▶ **WORK TO DO**
Find and copy each line that contains the string "offsetDistance", where the match must be case-sensitive.

▶ **MATERIAL FOR THE TASK**
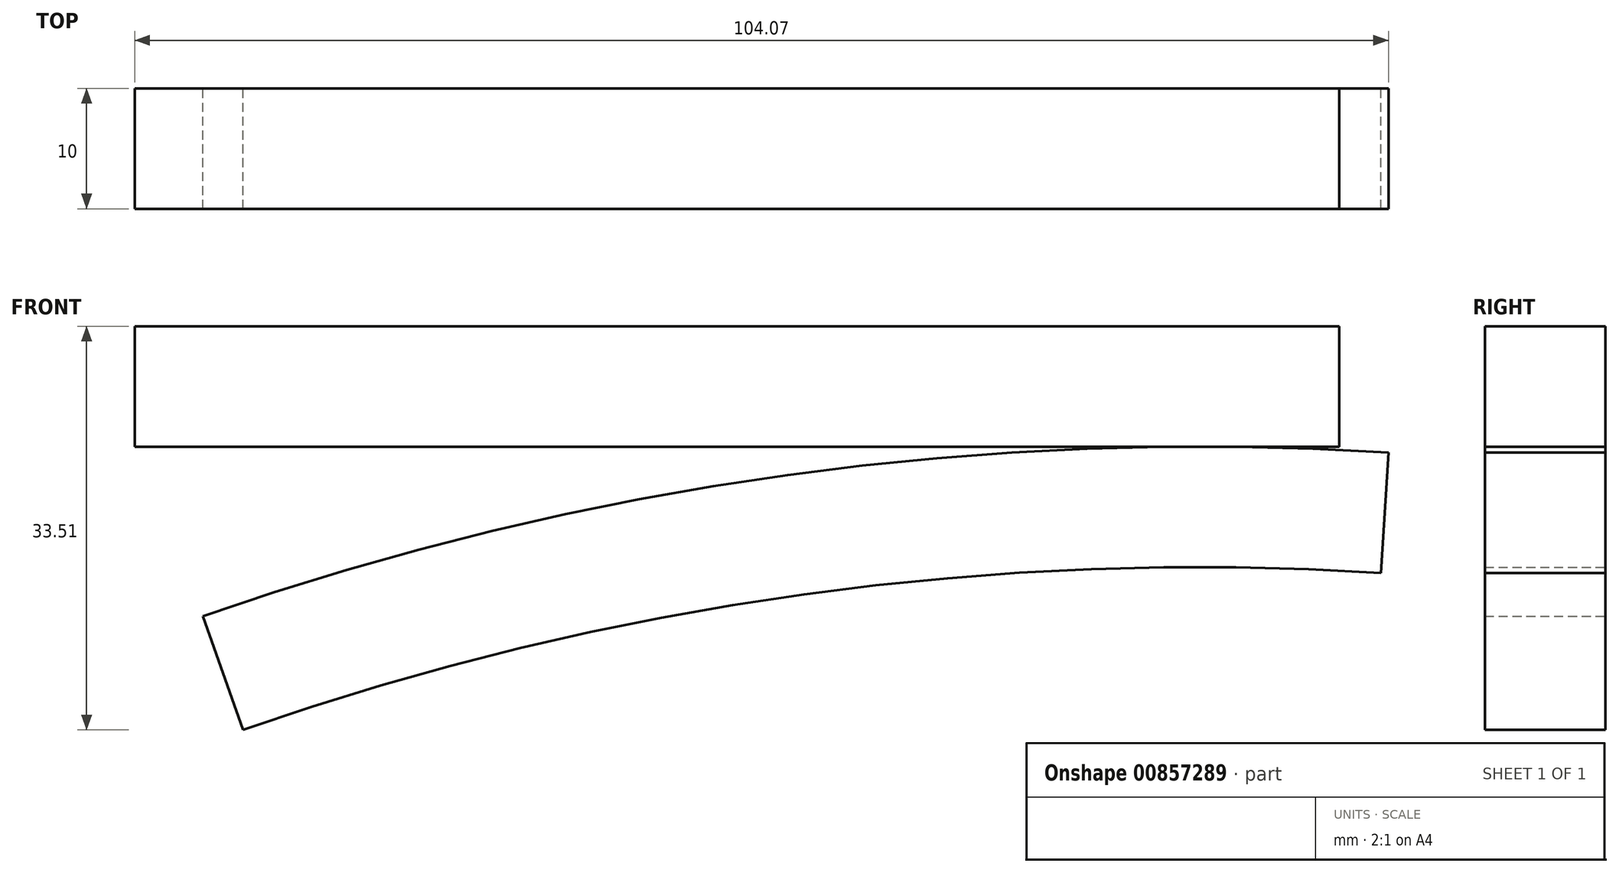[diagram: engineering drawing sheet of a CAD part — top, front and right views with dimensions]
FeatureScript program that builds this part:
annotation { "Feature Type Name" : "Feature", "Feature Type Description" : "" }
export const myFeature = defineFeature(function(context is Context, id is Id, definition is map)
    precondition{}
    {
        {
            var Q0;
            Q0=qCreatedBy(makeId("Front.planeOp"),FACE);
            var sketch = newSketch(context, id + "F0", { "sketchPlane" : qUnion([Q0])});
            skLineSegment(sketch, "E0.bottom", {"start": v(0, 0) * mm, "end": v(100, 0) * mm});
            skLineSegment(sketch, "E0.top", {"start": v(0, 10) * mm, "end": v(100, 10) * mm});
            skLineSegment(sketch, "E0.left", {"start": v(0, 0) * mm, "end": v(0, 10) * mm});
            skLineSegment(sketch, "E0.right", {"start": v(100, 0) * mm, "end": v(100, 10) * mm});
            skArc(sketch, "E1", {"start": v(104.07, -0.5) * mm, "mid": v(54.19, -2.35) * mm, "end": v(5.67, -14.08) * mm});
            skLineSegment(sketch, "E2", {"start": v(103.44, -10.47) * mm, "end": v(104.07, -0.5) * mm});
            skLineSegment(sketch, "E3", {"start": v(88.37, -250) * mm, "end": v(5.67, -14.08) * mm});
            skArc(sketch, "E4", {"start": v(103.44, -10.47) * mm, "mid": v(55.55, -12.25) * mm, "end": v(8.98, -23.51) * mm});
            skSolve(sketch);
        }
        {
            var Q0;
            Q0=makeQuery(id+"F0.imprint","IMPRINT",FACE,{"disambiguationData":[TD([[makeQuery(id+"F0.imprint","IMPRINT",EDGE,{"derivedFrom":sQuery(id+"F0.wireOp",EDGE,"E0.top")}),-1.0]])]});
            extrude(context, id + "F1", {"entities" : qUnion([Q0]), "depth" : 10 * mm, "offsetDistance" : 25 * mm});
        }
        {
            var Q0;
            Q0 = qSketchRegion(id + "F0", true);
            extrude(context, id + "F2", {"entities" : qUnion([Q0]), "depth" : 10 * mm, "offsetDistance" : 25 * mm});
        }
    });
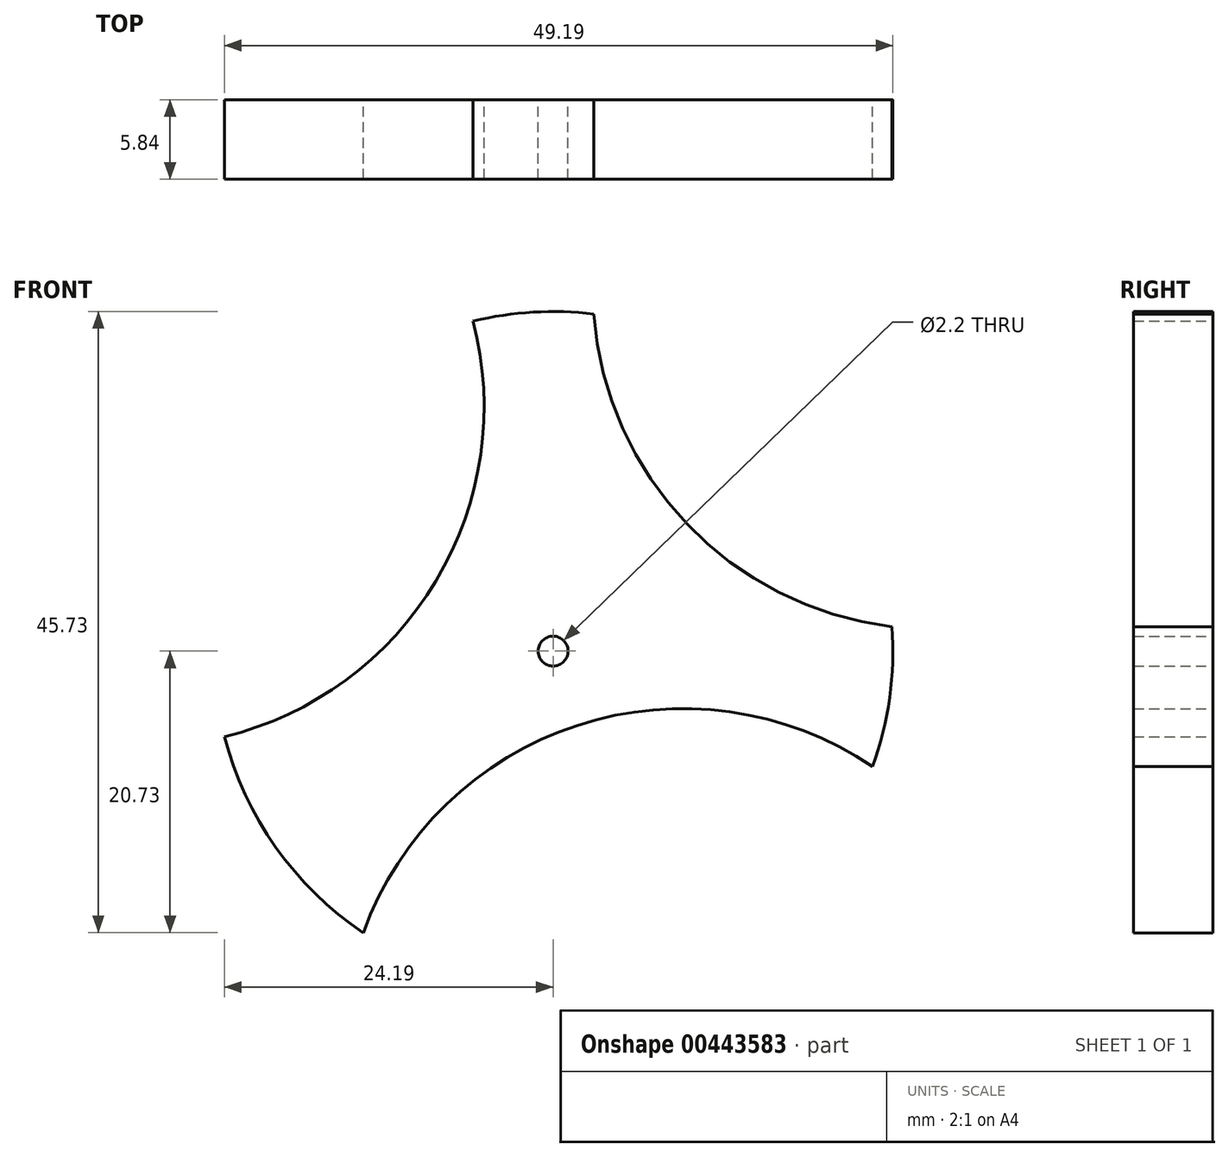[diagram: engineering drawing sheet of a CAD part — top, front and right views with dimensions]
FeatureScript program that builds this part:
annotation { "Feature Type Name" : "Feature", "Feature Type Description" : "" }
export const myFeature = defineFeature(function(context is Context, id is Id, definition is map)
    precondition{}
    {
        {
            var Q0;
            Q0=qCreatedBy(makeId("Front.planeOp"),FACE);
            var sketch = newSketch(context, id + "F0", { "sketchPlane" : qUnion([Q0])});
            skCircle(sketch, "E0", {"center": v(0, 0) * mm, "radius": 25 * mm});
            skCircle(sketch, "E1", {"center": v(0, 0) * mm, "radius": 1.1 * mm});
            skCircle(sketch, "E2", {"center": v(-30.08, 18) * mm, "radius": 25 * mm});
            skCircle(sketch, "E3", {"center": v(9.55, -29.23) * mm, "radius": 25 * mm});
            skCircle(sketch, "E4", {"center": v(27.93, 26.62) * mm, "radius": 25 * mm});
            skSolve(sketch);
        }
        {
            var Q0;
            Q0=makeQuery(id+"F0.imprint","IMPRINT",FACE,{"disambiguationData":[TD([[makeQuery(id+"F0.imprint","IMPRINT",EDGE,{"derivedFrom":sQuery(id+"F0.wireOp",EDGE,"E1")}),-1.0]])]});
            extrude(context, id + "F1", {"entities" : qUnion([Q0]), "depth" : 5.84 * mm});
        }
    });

▶ **RESPONSE**
            extrude(context, id + "F1", {"entities" : qUnion([Q0]), "depth" : 10 * mm, "offsetDistance" : 25 * mm});
            extrude(context, id + "F2", {"entities" : qUnion([Q0]), "depth" : 10 * mm, "offsetDistance" : 25 * mm});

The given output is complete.